I absolutely recommend Mike’s book if you’re interested in a more in-depth explanation of the above thoughts.


Andreas Axelsson

Cheers is right Andreas. Cheers indeed. A full round of applause goes out to you for that excellent reply! It made my day.

This entry was published on September 24, 2007 under the following topics Agile

  • Brian R. Robinson

    Two questions:

    1. How do you know the total number of story points to begin with? I thought that Agile teams generally only estimate stories for the next few sprints or so, thus you’d never have a number like 189, you’d have a number like 81 (27 velocity times 3 sprints). Without a total number of story points, you can’t even answer the question “How long until the work is done?”

    2. Suppose you have a prospective customer who wants a solution 8 months from now. Let’s say the solution needed is a hospital patient management system, and your team is only very well versed in financial applications. How would you be able to determine whether or not your team can deliver for that prospective customer?

  • Joshua Hoover

    Bria, good questions. :) I’ll do my best to answer them.

    1. Typically, you’re product backlog should have solid user stories for at least 2-3 iterations/sprints out. From there, you can use “epics” which are typically huge user stories that will eventually need to be broken down into smaller user stories. Epics can be estimated on just like stories, except you need to acknowledge that these estimates are subject to change as you get closer to taking on the work. Let’s also remember that by the time you reach these “epics” they may change or go away completely due to the customer’s change in priorities.

    2. I’d say you’d need to evaluate the high level of risk in the hypothetical situation you presented. You’re likely going to need to supplement the team with subject matter experts at the very least. Of course, you’ve also touched on another tricky subject with this hypothetical and that is fixed bid projects. There is a great post by Udi Dahan that addresses this issue.

  • Ryan McKeon

    Great post Josh! I’ll throw in my $0.01.

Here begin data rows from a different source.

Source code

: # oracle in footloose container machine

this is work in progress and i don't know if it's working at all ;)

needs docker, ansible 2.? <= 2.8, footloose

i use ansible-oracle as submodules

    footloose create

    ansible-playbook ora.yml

    1. You hit it on the nose. Epics compose the remainder of a backlog, and will be estimated quite large. However to plan accurately, the epics should be broken down enough so as to gauge to some degree of accuracy how much work they will take. A 1000 point epic is not very helpful for planning purposes, but sets of 32 point epics can fill out a schedule for years to come.

    2. Again you are exactly right, this is coming to the questions of fixed bid projects. This was one of the more interesting parts that Ken and Mike described a solution to in Certified Product Owner training.

    To determine work that can be completed in a fixed price/fixed scope contract, you take your historical velocities and a broken out, prioritized backlog for the upcoming work. Using the lowest historical velocities, determine the amount of work that fits in given the team’s members and time period for the contract. This is the amount of work that can almost certainly be done in the contract. Then use the teams highest historical velocities, and find out how much more of the work will fit. This is the work that might be able to be completed. Any additional items on the backlog will almost certainly not be able to be completed. Somewhere in between the minimum amount and the maximum amount will be the amount of work expected to be completed. Gauge how much work you will bid on based on how much risk you are willing to take on the contract.